The headline temptation is obvious: “guards make small models powerful.” That is close enough to be useful and vague enough to be dangerous.

A better interpretation is this: guards help when the model already has partial capability and the failure is observable. In the LRU Cache task, many models know the pattern but drift stochastically. Guards close the gap by rejecting incorrect attempts. In the Password Validator task, guards provide concrete counterexamples for calculation errors. In the Template Engine task, guards supply structural feedback as the model tries to synthesize parser logic.

The paper also reports that the framework converges at roughly 1.2–2.1 times baseline cost for qualified models, compared with a fixed cost of five attempts for naïve Pass@5 sampling. That matters operationally. A guarded system is not just “try five times and pick one.” It is “try when needed, stop when satisfied, and use failure feedback.”

The phrase “qualified models” carries a lot of weight. The paper excludes models that fail to produce parsable output at a minimal threshold from gain analysis. That is not a statistical footnote. It is a deployment rule.

Before a business chooses a model for an agentic workflow, it should not ask only, “How large is this model?” It should ask, “For this specific step, does the model have enough base capability for guards to amplify?”

That is a much better procurement question. Less glamorous, naturally.

The SWE-Bench experiment is where the paper becomes more honest

The second experimental block is more interesting because it is less flattering.

The paper applies the recovery architecture to 99 SWE-Bench Pro instance-arm pairs using Qwen3-Coder-Next. The workflow variants follow a test-driven structure: analysis, test generation, and patch generation. The paper is careful about what this experiment is meant to show. It is not a benchmark competition, and Docker-based SWE-Bench evaluation was not performed. The purpose is to evaluate recovery mechanism behavior: escalation patterns, context injection, stagnation detection, and the boundary between execution control and planning.

That distinction should not be skipped. In business terms, this is not evidence that the system can autonomously fix real GitHub issues.

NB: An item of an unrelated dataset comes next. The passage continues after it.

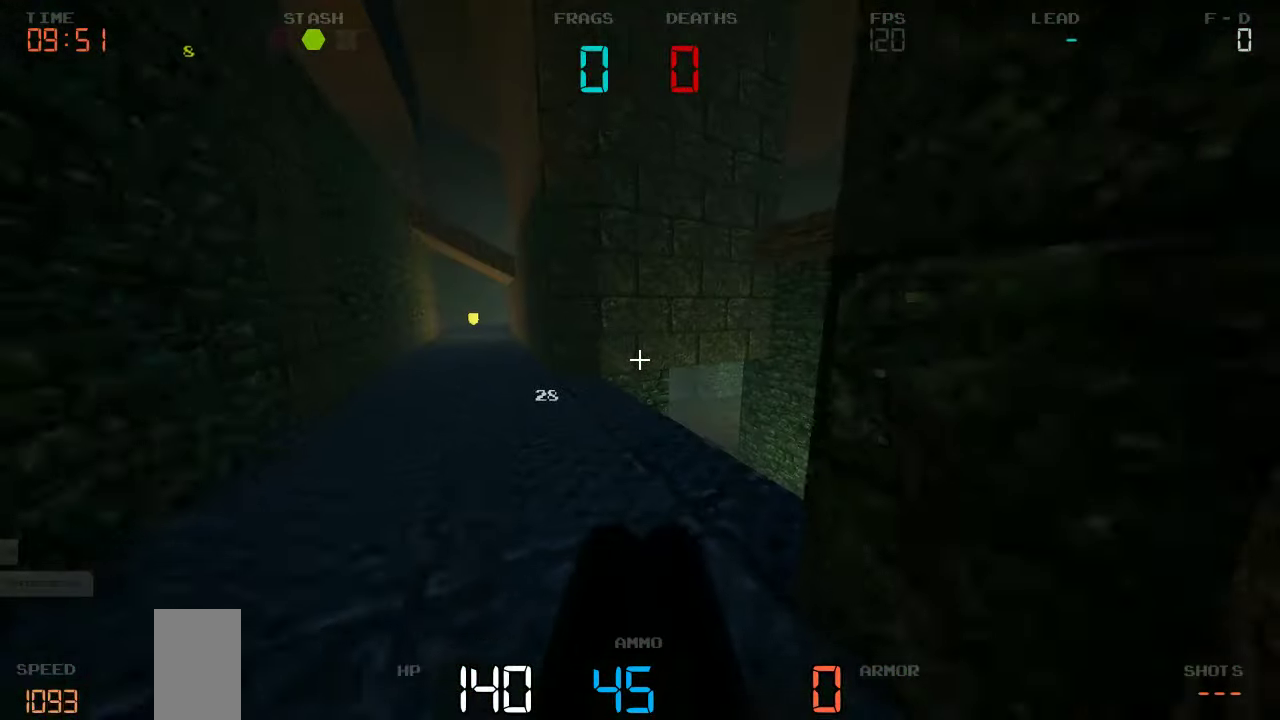
{"keys": ["w"], "events": [[83, "d", "up"], [117, "a", "down"], [400, "a", "up"]]}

It is evidence about how the recovery machinery behaves when placed inside a harder software repair setting.

The reported metrics are revealing:

Metric	Result	Interpretation
Instance-arm pairs attempted	99	Recovery behavior sample
Steps resolved at Level 1	56 / 278, or 20.1%	Some failures are locally recoverable
Stagnation events	71	Level 2 triggering was exercised
Total escalation cycles	190	Recovery was active, not theoretical
Mean cascade depth	1.7 steps	Backtracking usually affected more than one step
Context injection events	71	Downstream failure summaries were injected upstream
Upstream output changed after injection	71 / 71, or 100%	Injection mechanically changed generation
Test generation recovery after backtracking	6 / 16, or 37.5%	Escalation helped a tractable intermediate step
Patch generation recovery after backtracking	0 / 55, or 0%	Escalation did not solve the hard step
All attempted steps passed guards	4 / 99, or 4.0%	Limited workflow completion
Viable final patches	0	No autonomous repair success

The most important number is not the 100% context injection effectiveness. That number means the upstream generator changed its output after receiving injected failure summaries. It shows the mechanism is not inert.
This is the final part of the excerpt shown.